_Exercise directions_: Copy out the data so that nothing differs from the original.
************
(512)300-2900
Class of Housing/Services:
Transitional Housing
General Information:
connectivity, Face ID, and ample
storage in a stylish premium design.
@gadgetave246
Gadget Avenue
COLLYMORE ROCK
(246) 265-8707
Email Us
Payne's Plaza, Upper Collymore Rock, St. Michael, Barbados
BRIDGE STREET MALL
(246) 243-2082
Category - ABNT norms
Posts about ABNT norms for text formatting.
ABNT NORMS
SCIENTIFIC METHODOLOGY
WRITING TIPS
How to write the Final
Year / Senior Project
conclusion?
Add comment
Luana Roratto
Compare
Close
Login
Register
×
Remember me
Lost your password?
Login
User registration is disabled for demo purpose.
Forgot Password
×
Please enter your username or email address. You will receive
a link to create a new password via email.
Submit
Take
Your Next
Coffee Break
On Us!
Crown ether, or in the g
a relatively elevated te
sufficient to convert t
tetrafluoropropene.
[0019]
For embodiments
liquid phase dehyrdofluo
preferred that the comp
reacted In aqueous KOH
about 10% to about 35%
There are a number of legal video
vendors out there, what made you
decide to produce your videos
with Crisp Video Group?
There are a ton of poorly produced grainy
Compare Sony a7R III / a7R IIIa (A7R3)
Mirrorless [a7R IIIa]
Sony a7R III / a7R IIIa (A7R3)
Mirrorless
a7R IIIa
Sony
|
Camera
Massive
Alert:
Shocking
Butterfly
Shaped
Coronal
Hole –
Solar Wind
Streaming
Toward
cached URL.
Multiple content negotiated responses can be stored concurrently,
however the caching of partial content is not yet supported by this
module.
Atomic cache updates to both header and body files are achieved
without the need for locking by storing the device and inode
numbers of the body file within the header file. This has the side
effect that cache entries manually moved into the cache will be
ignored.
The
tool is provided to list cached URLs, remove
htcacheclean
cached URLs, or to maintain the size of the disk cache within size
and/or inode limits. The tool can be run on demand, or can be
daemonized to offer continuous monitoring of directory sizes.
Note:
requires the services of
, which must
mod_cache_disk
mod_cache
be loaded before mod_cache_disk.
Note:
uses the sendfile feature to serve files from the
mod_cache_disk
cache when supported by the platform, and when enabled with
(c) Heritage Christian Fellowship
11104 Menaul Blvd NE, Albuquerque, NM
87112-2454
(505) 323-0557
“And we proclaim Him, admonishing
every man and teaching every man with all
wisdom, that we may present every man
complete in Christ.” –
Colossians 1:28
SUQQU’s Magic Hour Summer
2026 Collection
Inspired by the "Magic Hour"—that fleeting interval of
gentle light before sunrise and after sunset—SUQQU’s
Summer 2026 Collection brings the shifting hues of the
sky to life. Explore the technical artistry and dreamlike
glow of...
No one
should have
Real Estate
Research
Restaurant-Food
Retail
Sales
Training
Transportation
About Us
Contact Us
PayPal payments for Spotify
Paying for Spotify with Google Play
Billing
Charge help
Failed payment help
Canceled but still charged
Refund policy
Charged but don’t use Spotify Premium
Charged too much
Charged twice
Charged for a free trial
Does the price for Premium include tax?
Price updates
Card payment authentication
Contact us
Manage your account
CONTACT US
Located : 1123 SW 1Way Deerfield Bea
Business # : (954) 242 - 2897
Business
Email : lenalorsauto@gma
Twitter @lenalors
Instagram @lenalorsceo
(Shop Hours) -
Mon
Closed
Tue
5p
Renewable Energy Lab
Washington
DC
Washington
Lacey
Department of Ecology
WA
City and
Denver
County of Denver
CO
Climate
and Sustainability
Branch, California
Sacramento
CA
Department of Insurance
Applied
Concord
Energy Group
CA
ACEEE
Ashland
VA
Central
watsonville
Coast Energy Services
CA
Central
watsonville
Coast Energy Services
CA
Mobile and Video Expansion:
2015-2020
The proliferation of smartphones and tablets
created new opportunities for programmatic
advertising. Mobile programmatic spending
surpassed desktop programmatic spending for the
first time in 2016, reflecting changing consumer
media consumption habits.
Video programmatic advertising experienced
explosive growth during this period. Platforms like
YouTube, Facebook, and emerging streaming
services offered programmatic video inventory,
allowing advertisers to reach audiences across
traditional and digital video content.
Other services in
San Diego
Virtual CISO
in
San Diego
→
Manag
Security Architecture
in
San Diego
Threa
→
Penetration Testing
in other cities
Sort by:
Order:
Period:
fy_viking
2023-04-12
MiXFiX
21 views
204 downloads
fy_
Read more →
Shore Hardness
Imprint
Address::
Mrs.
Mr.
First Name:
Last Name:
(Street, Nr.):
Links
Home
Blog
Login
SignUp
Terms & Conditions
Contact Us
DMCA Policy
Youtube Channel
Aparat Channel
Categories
************
_Answer to the exercise_:
(512)300-2900
Class of Housing/Services:
Transitional Housing
General Information:
connectivity, Face ID, and ample
storage in a stylish premium design.
@gadgetave246
Gadget Avenue
COLLYMORE ROCK
(246) 265-8707
Email Us
Payne's Plaza, Upper Collymore Rock, St. Michael, Barbados
BRIDGE STREET MALL
(246) 243-2082
Category - ABNT norms
Posts about ABNT norms for text formatting.
ABNT NORMS
SCIENTIFIC METHODOLOGY
WRITING TIPS
How to write the Final
Year / Senior Project
conclusion?
Add comment
Luana Roratto
Compare
Close
Login
Register
×
Remember me
Lost your password?
Login
User registration is disabled for demo purpose.
Forgot Password
×
Please enter your username or email address. You will receive
a link to create a new password via email.
Submit
Take
Your Next
Coffee Break
On Us!
Crown ether, or in the g
a relatively elevated te
sufficient to convert t
tetrafluoropropene.
[0019]
For embodiments
liquid phase dehyrdofluo
preferred that the comp
reacted In aqueous KOH
about 10% to about 35%
There are a number of legal video
vendors out there, what made you
decide to produce your videos
with Crisp Video Group?
There are a ton of poorly produced grainy
Compare Sony a7R III / a7R IIIa (A7R3)
Mirrorless [a7R IIIa]
Sony a7R III / a7R IIIa (A7R3)
Mirrorless
a7R IIIa
Sony
|
Camera
Massive
Alert:
Shocking
Butterfly
Shaped
Coronal
Hole –
Solar Wind
Streaming
Toward
cached URL.
Multiple content negotiated responses can be stored concurrently,
however the caching of partial content is not yet supported by this
module.
Atomic cache updates to both header and body files are achieved
without the need for locking by storing the device and inode
numbers of the body file within the header file. This has the side
effect that cache entries manually moved into the cache will be
ignored.
The
tool is provided to list cached URLs, remove
htcacheclean
cached URLs, or to maintain the size of the disk cache within size
and/or inode limits. The tool can be run on demand, or can be
daemonized to offer continuous monitoring of directory sizes.
Note:
requires the services of
, which must
mod_cache_disk
mod_cache
be loaded before mod_cache_disk.
Note:
uses the sendfile feature to serve files from the
mod_cache_disk
cache when supported by the platform, and when enabled with
(c) Heritage Christian Fellowship
11104 Menaul Blvd NE, Albuquerque, NM
87112-2454
(505) 323-0557
“And we proclaim Him, admonishing
every man and teaching every man with all
wisdom, that we may present every man
complete in Christ.” –
Colossians 1:28
SUQQU’s Magic Hour Summer
2026 Collection
Inspired by the "Magic Hour"—that fleeting interval of
gentle light before sunrise and after sunset—SUQQU’s
Summer 2026 Collection brings the shifting hues of the
sky to life. Explore the technical artistry and dreamlike
glow of...
No one
should have
Real Estate
Research
Restaurant-Food
Retail
Sales
Training
Transportation
About Us
Contact Us
PayPal payments for Spotify
Paying for Spotify with Google Play
Billing
Charge help
Failed payment help
Canceled but still charged
Refund policy
Charged but don’t use Spotify Premium
Charged too much
Charged twice
Charged for a free trial
Does the price for Premium include tax?
Price updates
Card payment authentication
Contact us
Manage your account
CONTACT US
Located : 1123 SW 1Way Deerfield Bea
Business # : (954) 242 - 2897
Business
Email : lenalorsauto@gma
Twitter @lenalors
Instagram @lenalorsceo
(Shop Hours) -
Mon
Closed
Tue
5p
Renewable Energy Lab
Washington
DC
Washington
Lacey
Department of Ecology
WA
City and
Denver
County of Denver
CO
Climate
and Sustainability
Branch, California
Sacramento
CA
Department of Insurance
Applied
Concord
Energy Group
CA
ACEEE
Ashland
VA
Central
watsonville
Coast Energy Services
CA
Central
watsonville
Coast Energy Services
CA
Mobile and Video Expansion:
2015-2020
The proliferation of smartphones and tablets
created new opportunities for programmatic
advertising. Mobile programmatic spending
surpassed desktop programmatic spending for the
first time in 2016, reflecting changing consumer
media consumption habits.
Video programmatic advertising experienced
explosive growth during this period. Platforms like
YouTube, Facebook, and emerging streaming
services offered programmatic video inventory,
allowing advertisers to reach audiences across
traditional and digital video content.
Other services in
San Diego
Virtual CISO
in
San Diego
→
Manag
Security Architecture
in
San Diego
Threa
→
Penetration Testing
in other cities
Sort by:
Order:
Period:
fy_viking
2023-04-12
MiXFiX
21 views
204 downloads
fy_
Read more →
Shore Hardness
Imprint
Address::
Mrs.
Mr.
First Name:
Last Name:
(Street, Nr.):
Links
Home
Blog
Login
SignUp
Terms & Conditions
Contact Us
DMCA Policy
Youtube Channel
Aparat Channel
Categories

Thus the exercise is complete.